8/30/06 | Traversing
the Luminiferous Aether
It's time to talk about
Pando, the world's largest alive thing:
"Pando
(or The Trembling Giant) is a clonal colony of a single male Quaking
Aspen (Populus tremuloides) tree located in the U.S. state of
Utah, all determined to be part of a single living organism by
identical genetic markers, and one massive underground root system.

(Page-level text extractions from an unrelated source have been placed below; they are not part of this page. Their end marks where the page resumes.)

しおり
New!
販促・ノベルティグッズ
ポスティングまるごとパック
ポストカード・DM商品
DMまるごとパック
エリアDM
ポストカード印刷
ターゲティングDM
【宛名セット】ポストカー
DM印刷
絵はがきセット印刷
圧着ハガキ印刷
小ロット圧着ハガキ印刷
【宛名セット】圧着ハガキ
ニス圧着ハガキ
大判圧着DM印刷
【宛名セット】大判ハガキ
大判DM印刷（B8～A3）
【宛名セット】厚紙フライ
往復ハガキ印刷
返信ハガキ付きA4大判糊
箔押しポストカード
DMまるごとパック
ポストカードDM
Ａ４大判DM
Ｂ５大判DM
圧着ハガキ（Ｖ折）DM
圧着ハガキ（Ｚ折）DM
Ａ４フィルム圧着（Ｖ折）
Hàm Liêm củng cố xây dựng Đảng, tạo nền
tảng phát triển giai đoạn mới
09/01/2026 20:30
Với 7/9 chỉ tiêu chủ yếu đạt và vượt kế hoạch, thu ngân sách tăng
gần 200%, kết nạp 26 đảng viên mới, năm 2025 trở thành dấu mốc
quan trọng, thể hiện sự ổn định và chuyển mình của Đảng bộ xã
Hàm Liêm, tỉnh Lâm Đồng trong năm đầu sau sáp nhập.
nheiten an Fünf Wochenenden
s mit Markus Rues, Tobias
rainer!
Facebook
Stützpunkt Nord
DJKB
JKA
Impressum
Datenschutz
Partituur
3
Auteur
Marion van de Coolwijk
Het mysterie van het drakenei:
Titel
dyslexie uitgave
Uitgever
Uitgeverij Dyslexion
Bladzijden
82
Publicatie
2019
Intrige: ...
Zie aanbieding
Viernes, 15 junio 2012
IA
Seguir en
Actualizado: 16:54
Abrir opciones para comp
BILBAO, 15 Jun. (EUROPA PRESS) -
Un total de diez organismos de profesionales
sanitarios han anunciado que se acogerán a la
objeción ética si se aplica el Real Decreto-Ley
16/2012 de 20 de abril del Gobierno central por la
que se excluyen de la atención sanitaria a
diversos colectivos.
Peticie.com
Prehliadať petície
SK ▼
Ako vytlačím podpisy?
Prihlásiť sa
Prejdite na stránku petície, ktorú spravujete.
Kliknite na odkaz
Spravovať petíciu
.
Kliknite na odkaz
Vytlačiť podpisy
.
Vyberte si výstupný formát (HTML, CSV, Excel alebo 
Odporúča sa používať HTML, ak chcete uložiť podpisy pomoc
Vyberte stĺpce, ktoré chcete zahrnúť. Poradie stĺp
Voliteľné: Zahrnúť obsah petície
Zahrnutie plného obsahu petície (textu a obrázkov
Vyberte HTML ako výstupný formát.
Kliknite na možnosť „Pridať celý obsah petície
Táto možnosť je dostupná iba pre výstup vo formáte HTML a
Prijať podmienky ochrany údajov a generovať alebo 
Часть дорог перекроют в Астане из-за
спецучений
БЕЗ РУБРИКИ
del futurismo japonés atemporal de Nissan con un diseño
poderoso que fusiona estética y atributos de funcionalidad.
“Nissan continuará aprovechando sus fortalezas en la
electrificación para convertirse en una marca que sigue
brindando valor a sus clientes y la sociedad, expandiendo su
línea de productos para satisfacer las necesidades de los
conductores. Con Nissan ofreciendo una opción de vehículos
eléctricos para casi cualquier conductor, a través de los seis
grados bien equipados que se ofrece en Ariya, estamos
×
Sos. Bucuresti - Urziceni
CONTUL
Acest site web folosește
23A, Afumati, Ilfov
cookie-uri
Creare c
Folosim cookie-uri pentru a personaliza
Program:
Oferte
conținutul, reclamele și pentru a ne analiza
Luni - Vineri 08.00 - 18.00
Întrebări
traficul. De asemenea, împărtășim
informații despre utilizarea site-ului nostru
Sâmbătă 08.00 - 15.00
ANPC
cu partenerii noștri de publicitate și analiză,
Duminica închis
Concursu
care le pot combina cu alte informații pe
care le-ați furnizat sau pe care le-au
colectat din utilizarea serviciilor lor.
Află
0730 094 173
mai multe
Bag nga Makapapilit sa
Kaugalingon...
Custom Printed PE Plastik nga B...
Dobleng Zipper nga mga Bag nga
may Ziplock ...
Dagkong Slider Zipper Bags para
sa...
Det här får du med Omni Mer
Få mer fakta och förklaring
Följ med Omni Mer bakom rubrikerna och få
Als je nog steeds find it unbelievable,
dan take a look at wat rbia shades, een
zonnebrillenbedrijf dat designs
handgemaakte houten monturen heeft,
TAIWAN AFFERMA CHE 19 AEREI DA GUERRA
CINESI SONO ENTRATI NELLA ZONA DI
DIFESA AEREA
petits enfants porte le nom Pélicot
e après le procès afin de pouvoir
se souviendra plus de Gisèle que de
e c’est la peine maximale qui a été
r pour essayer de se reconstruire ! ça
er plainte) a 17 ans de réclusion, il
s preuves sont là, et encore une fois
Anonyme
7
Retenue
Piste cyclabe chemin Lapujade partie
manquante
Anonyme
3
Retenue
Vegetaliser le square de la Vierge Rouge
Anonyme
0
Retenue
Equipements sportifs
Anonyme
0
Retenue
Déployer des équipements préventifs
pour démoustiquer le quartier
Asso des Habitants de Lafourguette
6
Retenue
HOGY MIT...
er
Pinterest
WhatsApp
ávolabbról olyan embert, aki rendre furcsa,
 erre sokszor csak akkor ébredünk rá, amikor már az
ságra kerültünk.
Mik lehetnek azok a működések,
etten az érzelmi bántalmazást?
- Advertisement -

The plant is estimated to weigh collectively 6,000 tonnes (six
million kilograms), placing it as the heaviest known organism
in existence. The root system of Pando is estimated to be the
oldest known living being in existence at 80,000 years of age.
Pando
is thought to have grown for much of its lifetime under ideal
circumstances: frequent fires have prevented its main competitor,
conifers, from colonizing the area, and climate change, transitioning
from a wet and humid weather pattern to semi-arid, has obstructed
widespread seedling establishment and the accompanying rivalry
from younger aspens.
During
intense fires, the organism survived by its root system, sending
up new stems in the aftermath of each wildfire. Due to its age,
the climate into which Pando was born is markedly different from
that of today, and it may be as many as ten millennia since Pando's
last successful flowering, according to an OECD report:
Clonal
groups of P. tremuloides in eastern North America are very common,
but generally less than 0.1 ha in size, while in areas of Utah,
groups as large as 80 ha have been observed (Kemperman and Barnes
1976). In the semi-arid western United States, some argue that
widespread seedling establishment has not occurred since the
last glaciation, some 10,000 years ago (Einspahr and Winton
1976, McDonough 1985). Indeed, some biologists feel that western
clones could be as old as 1 million years (Barnes 1966, 1975).
It has been claimed that a single clone, nicknamed "Pando"
(Latin for I spread), covers 43 hectares, contains more than
47,000 stems and weighs in excess of 6 million kg, making it
the largest known organism (Grant et al. 1992, Mitton and Grant
1996)
The
clone encompasses 43 hectares (107 acres) and has around 47,000
trunks, which continually die and are renewed by its roots. The
trunks are connected together by its root system. The average
age of Pando's trunks (or technically, stems) is 130 years, as
deciphered by tree rings.
...In
comparison to Pando's most widely held total age of 80,000 years,
the most accepted view among current anthropologists is that Homo
sapiens first migrated out of Africa to Eurasia and Oceania only
40,000 years ago, and finally to the Americas 10,000 years ago."